There is limited experience with BLINCYTO in patients with active ALL in the central nervous system (CNS) or a history of neurologic events. Patients with a history or presence of clinically relevant CNS pathology were excluded from clinical studies. Patients with Down Syndrome may have a higher risk of seizures with BLINCYTO therapy; consider seizure prophylaxis prior to initiation of BLINCYTO for these patients.

Monitor patients receiving BLINCYTO for signs and symptoms of neurological toxicities, including ICANS. Advise outpatients on BLINCYTO to contact their healthcare professional if they develop signs or symptoms of neurological toxicities. Management of neurologic toxicity may require interruption or discontinuation of BLINCYTO as recommended and/or treatment with corticosteroids [see Dosage and Administration (2.4)].
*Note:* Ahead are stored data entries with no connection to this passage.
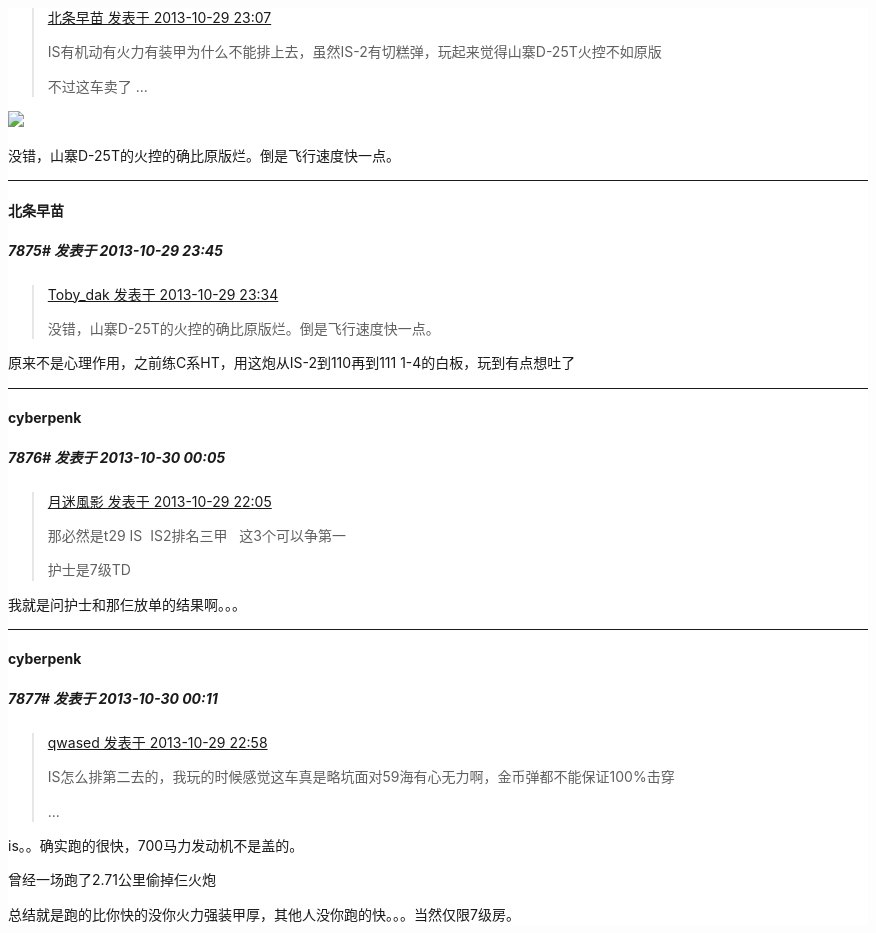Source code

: 
<blockquote><a href="httphttps://bbs.saraba1st.com/2b/forum.php?mod=redirect&amp;goto=findpost&amp;pid=23443762&amp;ptid=793487" target="_blank">北条早苗 发表于 2013-10-29 23:07</a>

IS有机动有火力有装甲为什么不能排上去，虽然IS-2有切糕弹，玩起来觉得山寨D-25T火控不如原版

不过这车卖了 ...</blockquote>
<img src="http://ww2.sinaimg.cn/large/82f2a336gw1ea2h1ofdy7j20ox0f0tc7.jpg" referrerpolicy="no-referrer">


没错，山寨D-25T的火控的确比原版烂。倒是飞行速度快一点。


-----

####  北条早苗  
##### 7875#       发表于 2013-10-29 23:45


<blockquote><a href="httphttps://bbs.saraba1st.com/2b/forum.php?mod=redirect&amp;goto=findpost&amp;pid=23443991&amp;ptid=793487" target="_blank">Toby_dak 发表于 2013-10-29 23:34</a>

没错，山寨D-25T的火控的确比原版烂。倒是飞行速度快一点。</blockquote>
原来不是心理作用，之前练C系HT，用这炮从IS-2到110再到111 1-4的白板，玩到有点想吐了


-----

####  cyberpenk  
##### 7876#       发表于 2013-10-30 00:05


<blockquote><a href="httphttps://bbs.saraba1st.com/2b/forum.php?mod=redirect&amp;goto=findpost&amp;pid=23443198&amp;ptid=793487" target="_blank">月迷風影 发表于 2013-10-29 22:05</a>

那必然是t29 IS  IS2排名三甲   这3个可以争第一


护士是7级TD              </blockquote>
我就是问护士和那仨放单的结果啊。。。


-----

####  cyberpenk  
##### 7877#       发表于 2013-10-30 00:11


<blockquote><a href="httphttps://bbs.saraba1st.com/2b/forum.php?mod=redirect&amp;goto=findpost&amp;pid=23443657&amp;ptid=793487" target="_blank">qwased 发表于 2013-10-29 22:58</a>

IS怎么排第二去的，我玩的时候感觉这车真是略坑面对59海有心无力啊，金币弹都不能保证100%击穿

 ...</blockquote>
is。。确实跑的很快，700马力发动机不是盖的。

曾经一场跑了2.71公里偷掉仨火炮


总结就是跑的比你快的没你火力强装甲厚，其他人没你跑的快。。。当然仅限7级房。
• Cytokine Release Syndrome (CRS), which may be life-threatening or fatal, occurred in patients receiving BLINCYTO. Interrupt or discontinue BLINCYTO and treat with corticosteroids as recommended [see Dosage and Administration (2.4), Warnings and Precautions (5.1)].
• Neurological toxicities, including immune effector cell-associated neurotoxicity syndrome (ICANS) which may be severe, life-threatening, or fatal, occurred in patients receiving BLINCYTO. Interrupt or discontinue BLINCYTO as recommended [see Dosage and Administration (2.4) , Warnings and Precautions (5.2)].